— PROMPT —
Output the entire listing below exactly as it stands.

— PROVIDED ENTRIES —
• • • •

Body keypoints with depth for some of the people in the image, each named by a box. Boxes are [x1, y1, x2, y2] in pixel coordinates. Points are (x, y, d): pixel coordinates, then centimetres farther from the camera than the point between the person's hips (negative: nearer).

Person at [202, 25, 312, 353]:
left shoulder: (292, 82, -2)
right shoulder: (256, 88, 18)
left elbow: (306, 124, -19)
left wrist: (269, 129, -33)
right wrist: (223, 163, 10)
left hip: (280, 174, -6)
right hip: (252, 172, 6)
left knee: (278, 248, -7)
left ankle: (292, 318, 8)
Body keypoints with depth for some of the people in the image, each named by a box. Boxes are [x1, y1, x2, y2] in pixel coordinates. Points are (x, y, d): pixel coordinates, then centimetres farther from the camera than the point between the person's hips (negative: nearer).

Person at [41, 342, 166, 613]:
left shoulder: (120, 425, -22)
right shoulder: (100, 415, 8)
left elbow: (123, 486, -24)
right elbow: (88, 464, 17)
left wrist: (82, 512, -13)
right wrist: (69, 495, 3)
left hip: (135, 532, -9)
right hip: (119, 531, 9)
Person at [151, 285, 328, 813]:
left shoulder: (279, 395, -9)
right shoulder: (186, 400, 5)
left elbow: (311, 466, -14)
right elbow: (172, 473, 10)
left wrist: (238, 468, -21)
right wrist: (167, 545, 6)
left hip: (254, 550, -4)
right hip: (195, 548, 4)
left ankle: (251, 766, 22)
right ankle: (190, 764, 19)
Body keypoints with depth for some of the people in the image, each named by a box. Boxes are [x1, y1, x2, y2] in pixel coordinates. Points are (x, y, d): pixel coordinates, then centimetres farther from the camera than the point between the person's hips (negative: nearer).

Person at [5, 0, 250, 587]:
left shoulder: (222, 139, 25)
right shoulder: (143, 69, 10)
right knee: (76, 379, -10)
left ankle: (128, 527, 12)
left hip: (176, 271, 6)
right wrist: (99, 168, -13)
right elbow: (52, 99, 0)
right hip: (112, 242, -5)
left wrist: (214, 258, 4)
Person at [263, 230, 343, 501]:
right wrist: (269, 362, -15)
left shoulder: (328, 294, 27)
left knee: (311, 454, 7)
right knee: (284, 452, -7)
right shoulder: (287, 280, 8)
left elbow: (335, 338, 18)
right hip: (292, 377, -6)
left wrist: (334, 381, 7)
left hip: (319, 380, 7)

• • • •

— TASK ANSWER —
Body keypoints with depth for some of the people in the image, each named by a box. Boxes are [x1, y1, x2, y2] in pixel coordinates. Points are (x, y, d): pixel coordinates, then centimetres farther from the camera than the point between the person's hips (negative: nearer).

Person at [202, 25, 312, 353]:
left shoulder: (292, 82, -2)
right shoulder: (256, 88, 18)
left elbow: (306, 124, -19)
left wrist: (269, 129, -33)
right wrist: (223, 163, 10)
left hip: (280, 174, -6)
right hip: (252, 172, 6)
left knee: (278, 248, -7)
left ankle: (292, 318, 8)
Body keypoints with depth for some of the people in the image, each named by a box. Boxes are [x1, y1, x2, y2] in pixel coordinates. Points are (x, y, d): pixel coordinates, then centimetres farther from the camera than the point between the person's hips (negative: nearer).

Person at [41, 342, 166, 613]:
left shoulder: (120, 425, -22)
right shoulder: (100, 415, 8)
left elbow: (123, 486, -24)
right elbow: (88, 464, 17)
left wrist: (82, 512, -13)
right wrist: (69, 495, 3)
left hip: (135, 532, -9)
right hip: (119, 531, 9)
Person at [151, 285, 328, 813]:
left shoulder: (279, 395, -9)
right shoulder: (186, 400, 5)
left elbow: (311, 466, -14)
right elbow: (172, 473, 10)
left wrist: (238, 468, -21)
right wrist: (167, 545, 6)
left hip: (254, 550, -4)
right hip: (195, 548, 4)
left ankle: (251, 766, 22)
right ankle: (190, 764, 19)
Body keypoints with depth for some of the people in the image, each named by a box. Boxes are [x1, y1, x2, y2] in pixel coordinates. Points are (x, y, d): pixel coordinates, then centimetres farther from the camera than the point between the person's hips (negative: nearer).

Person at [5, 0, 250, 587]:
left shoulder: (222, 139, 25)
right shoulder: (143, 69, 10)
right knee: (76, 379, -10)
left ankle: (128, 527, 12)
left hip: (176, 271, 6)
right wrist: (99, 168, -13)
right elbow: (52, 99, 0)
right hip: (112, 242, -5)
left wrist: (214, 258, 4)
Person at [263, 230, 343, 501]:
right wrist: (269, 362, -15)
left shoulder: (328, 294, 27)
left knee: (311, 454, 7)
right knee: (284, 452, -7)
right shoulder: (287, 280, 8)
left elbow: (335, 338, 18)
right hip: (292, 377, -6)
left wrist: (334, 381, 7)
left hip: (319, 380, 7)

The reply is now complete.